Akinananti
Chonon Bensho, artista shipibo-konibo, e Pedro Favaron nomeiam um trabalho cuja forma é o amor e a alegria, e cujo fim é o bem de todos — não a eficácia.
CChonon Bensho começa assinando seu nome. No registro civil de Yarinacocha, foi inscrita como Astrith Gonzales; em sua língua materna, o shipibo-konibo, ela é Chonon Bensho — «a andorinha dos pomares de remédios», herdeira do saber de suas ancestrais. Escreve com seu marido, Pedro Favaron, nascido em Lima, que se tornou membro de sua família por aliança: não mais um nawa, um estrangeiro, como se diz em shipibo, mas um elo de uma rede de relações. É daí — uma palavra sustentada a dois, desde o interior de uma parentela, e oferecida para fora — que uma palavra nos chega.

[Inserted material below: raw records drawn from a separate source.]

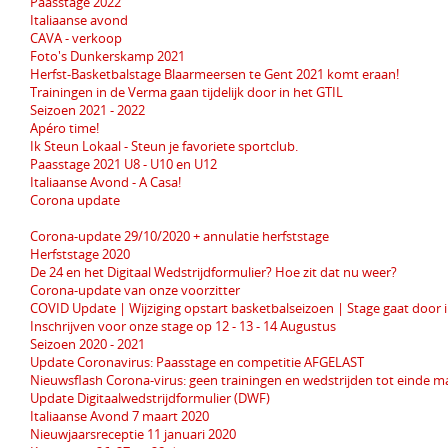
Paasstage 2022
Italiaanse avond
CAVA - verkoop
Foto's Dunkerskamp 2021
Herfst-Basketbalstage Blaarmeersen te Gent 2021 komt eraan!
Trainingen in de Verma gaan tijdelijk door in het GTIL
Seizoen 2021 - 2022
Apéro time!
Ik Steun Lokaal - Steun je favoriete sportclub.
Paasstage 2021 U8 - U10 en U12
Italiaanse Avond - A Casa!
Corona update
Corona-update 29/10/2020 + annulatie herfststage
Herfststage 2020
De 24 en het Digitaal Wedstrijdformulier? Hoe zit dat nu weer?
Corona-update van onze voorzitter
COVID Update | Wijziging opstart basketbalseizoen | Stage gaat door 
Inschrijven voor onze stage op 12 - 13 - 14 Augustus
Seizoen 2020 - 2021
Update Coronavirus: Paasstage en competitie AFGELAST
Nieuwsflash Corona-virus: geen trainingen en wedstrijden tot einde m
Update Digitaalwedstrijdformulier (DWF)
Italiaanse Avond 7 maart 2020
Nieuwjaarsreceptie 11 januari 2020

inglês (texto publicado) In the Shipibo language we use the word akinananti to describe work that
is done together with love and joy, work that does not pursue selfish
ends but seeks the benefit of all.
português Na língua shipibo, usamos a palavra akinananti para o trabalho
que se faz em conjunto, com amor e alegria, um trabalho que não persegue
fins egoístas, mas busca o bem de todos.
O português não tem essa palavra de uma só vez. Tem «colaboração», «trabalho em equipe», «ajuda mútua», «voluntariado» — cada uma retém apenas um fragmento. Akinananti não descreve um método para produzir melhor em grupo: nomeia um trabalho cuja afecção (o amor, a alegria) e cujo fim (o bem de todos) não são acréscimos morais à tarefa, mas o que a constitui. Retire-se a alegria, retire-se o bem comum visado, e já não é akinananti — é outra coisa.
Por que o trabalho seria, antes de tudo, uma questão de relação? Porque o mundo, nessa fala, não é feito de coisas. Bensho e Favaron o afirmam com clareza:
Todos os seres vivos provêm de uma fonte comum e participam de uma rede de relações entrelaçadas. Ninguém está na solidão. Antes, estamos todos em relação, em vínculo.
Se todo ser — a planta, o animal do rio, aquele que voa — possui, segundo eles, inteligência, linguagem e parte espiritual, então trabalhar nunca é extrair de um estoque de objetos inertes. É agir dentro de um tecido de laços já existentes. Akinananti é o nome que o labor assume quando o mundo é povoado de sujeitos, não de recursos: não nos associamos para arrancar mais, mas para adensar o vínculo. É isso que contrapõem, sem rodeios, ao «egoísmo competitivo e à crueldade que o mercantilismo nos impôs».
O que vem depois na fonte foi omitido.